### THE TASK
Taking the line that contains "658 197 180.4" as the first, copy each line exactly up to and including the last line below.

-- -- --

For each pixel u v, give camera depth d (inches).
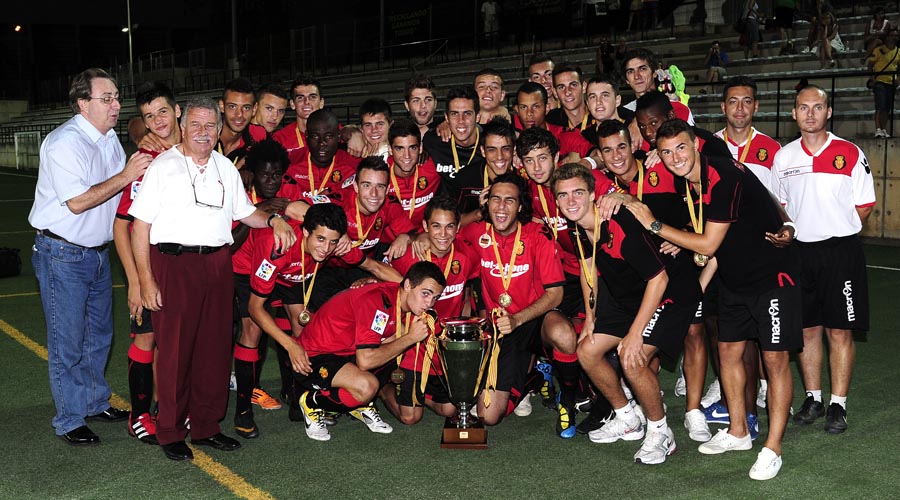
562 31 1013.8
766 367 173.0
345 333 190.1
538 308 193.6
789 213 200.1
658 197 180.4
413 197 230.5
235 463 180.2
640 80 240.4
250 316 194.9
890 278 366.0
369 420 201.6
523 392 208.7
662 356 259.4
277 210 196.1
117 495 163.0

-- -- --

### RESPONSE AREA
658 197 180.4
413 197 230.5
235 463 180.2
640 80 240.4
250 316 194.9
890 278 366.0
369 420 201.6
523 392 208.7
662 356 259.4
277 210 196.1
117 495 163.0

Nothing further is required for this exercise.